Ok, I'm going to weigh in on the other side....
The size of the dumbell is VERY important. If it doesn't fit the mouth correctly, you'll see all sorts of behaviors that you might not realize have to do with the size of the dumbell.
If it fits right, they will probably hold it right behind their canines anyway. If they roll it back in their mouth, they are much more likely to mouth it. If the "bit" is too big for their mouth, they can't carry it comfortably and a lot of times you'll see them rolling it around in their mouths. If the "bit" is too long, it tends to slide back and forth in their mouth and encourages them to mouth it. 
If the ends aren't big enough (I had this problem), they smack their nose on the floor when they go to pick it up, which results in either a slow pick up and/or them grabbing the end instead of the bar. 
She's old enough now to fit the dumbell. Females don't grow that much more after they're a year old, not like the males do. Have someone who knows what they are doing help you to measure her for the dumbell. I had Tito measured for his at about 14 months old, and he uses the same one; it still fits fine.
With it right behind her canines, it should just barely touch the sides of her muzzle. Also she should be able to pick it up off the floor so that it will rest behind her canines without touching the tip of her nose to the floor.
Give her every advantage! Get her a tool that fits and feels comfortable so that you can expect her to work with it correctly.


----------



## AmberSunrise (Apr 1, 2009)

I am in complete agreement with Hotel4Dogs - if the dumbbell fits correctly, the dogs seem to naturally carry it behind their canines and can snatch it up quickly and run back with little to no mouthing or rolling ... it is like they can't help but fumble and learn bad habits with an iill fitted dumbbell.



hotel4dogs said:


> Ok, I'm going to weigh in on the other side....
> The size of the dumbell is VERY important. If it doesn't fit the mouth correctly, you'll see all sorts of behaviors that you might not realize have to do with the size of the dumbell.
> If it fits right, they will probably hold it right behind their canines anyway. If they roll it back in their mouth, they are much more likely to mouth it. If the "bit" is too big for their mouth, they can't carry it comfortably and a lot of times you'll see them rolling it around in their mouths. If the "bit" is too long, it tends to slide back and forth in their mouth and encourages them to mouth it.
> If the ends aren't big enough (I had this problem), they smack their nose on the floor when they go to pick it up, which results in either a slow pick up and/or them grabbing the end instead of the bar.
> ...


----------



## GoldenSail (Dec 30, 2008)

Thank you! I have not had a lesson in awhile (been focusing on field stuff) but I will set one up and see about sizing her now.
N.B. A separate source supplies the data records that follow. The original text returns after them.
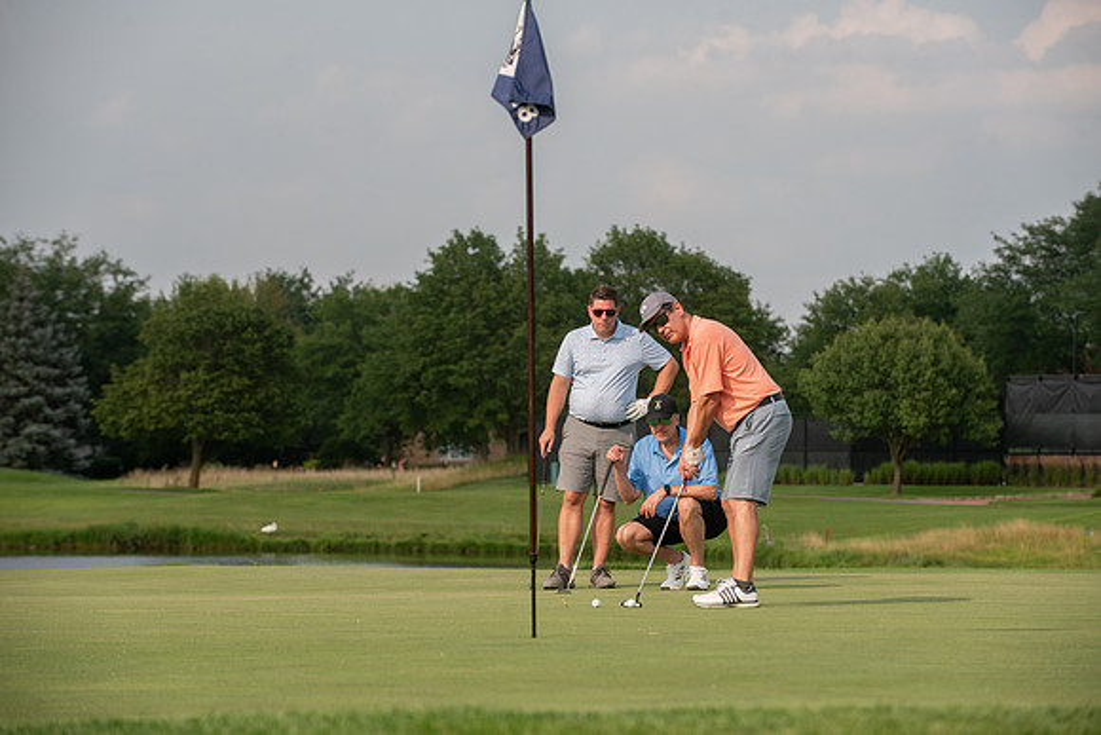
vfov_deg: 9.8
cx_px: 550
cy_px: 368
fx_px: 4282
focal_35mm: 140
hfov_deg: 14.7
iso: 250
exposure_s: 1/1250
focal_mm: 140
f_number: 5
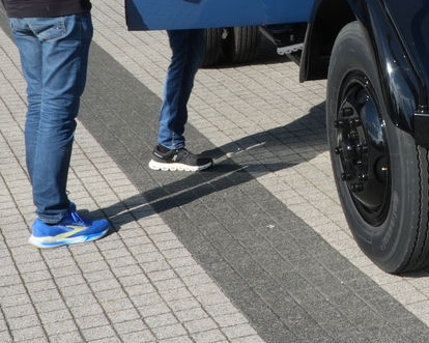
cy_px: -2
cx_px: 464
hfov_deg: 20.3
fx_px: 1142
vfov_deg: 16.7
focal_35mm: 90
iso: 400
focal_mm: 21
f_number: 20
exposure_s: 1/125
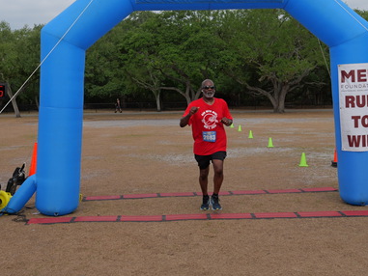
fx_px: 553
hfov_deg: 36.8
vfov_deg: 28.0
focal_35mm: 52
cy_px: 113
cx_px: 196
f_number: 5
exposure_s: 1/640
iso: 100
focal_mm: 18
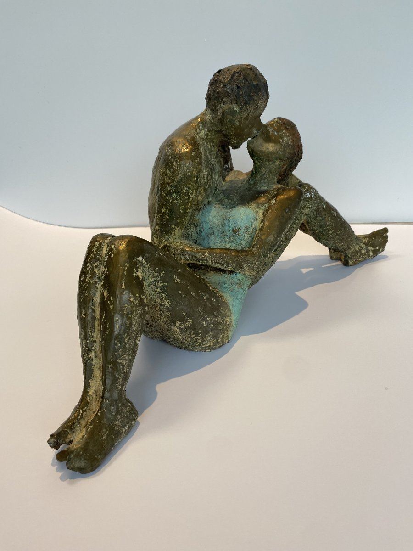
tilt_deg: -28.4
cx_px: 206
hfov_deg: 53.1
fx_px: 414
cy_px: 276
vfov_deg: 67.3
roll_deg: +2.6
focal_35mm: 26
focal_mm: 4.25
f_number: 1.8
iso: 64
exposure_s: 1/100
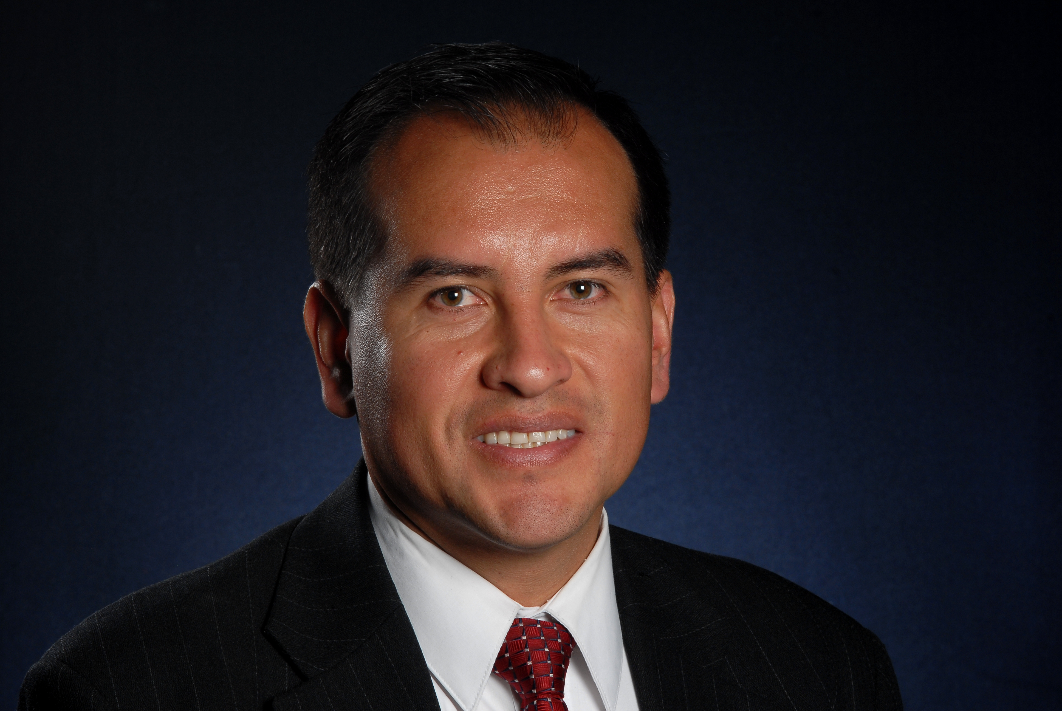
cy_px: 356
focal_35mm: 202
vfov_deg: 6.8
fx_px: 5981
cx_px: 531
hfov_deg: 10.1
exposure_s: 1/125
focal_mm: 135
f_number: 11
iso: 160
I didn't think I could size her until 18 months.

The retrieve is pretty much intact. Scout was born loving to retrieve just about anything so no worries there. She brings me my shoes in the morning, her leash when she wants to walk and sometimes random things (like a brick or rock from outside). She just has that tendency to roll the dumbbell to the back of her mouth and I have to be careful about not getting her too excited or she starts shaking her head. She thinks life is a party and she's the birthday girl


----------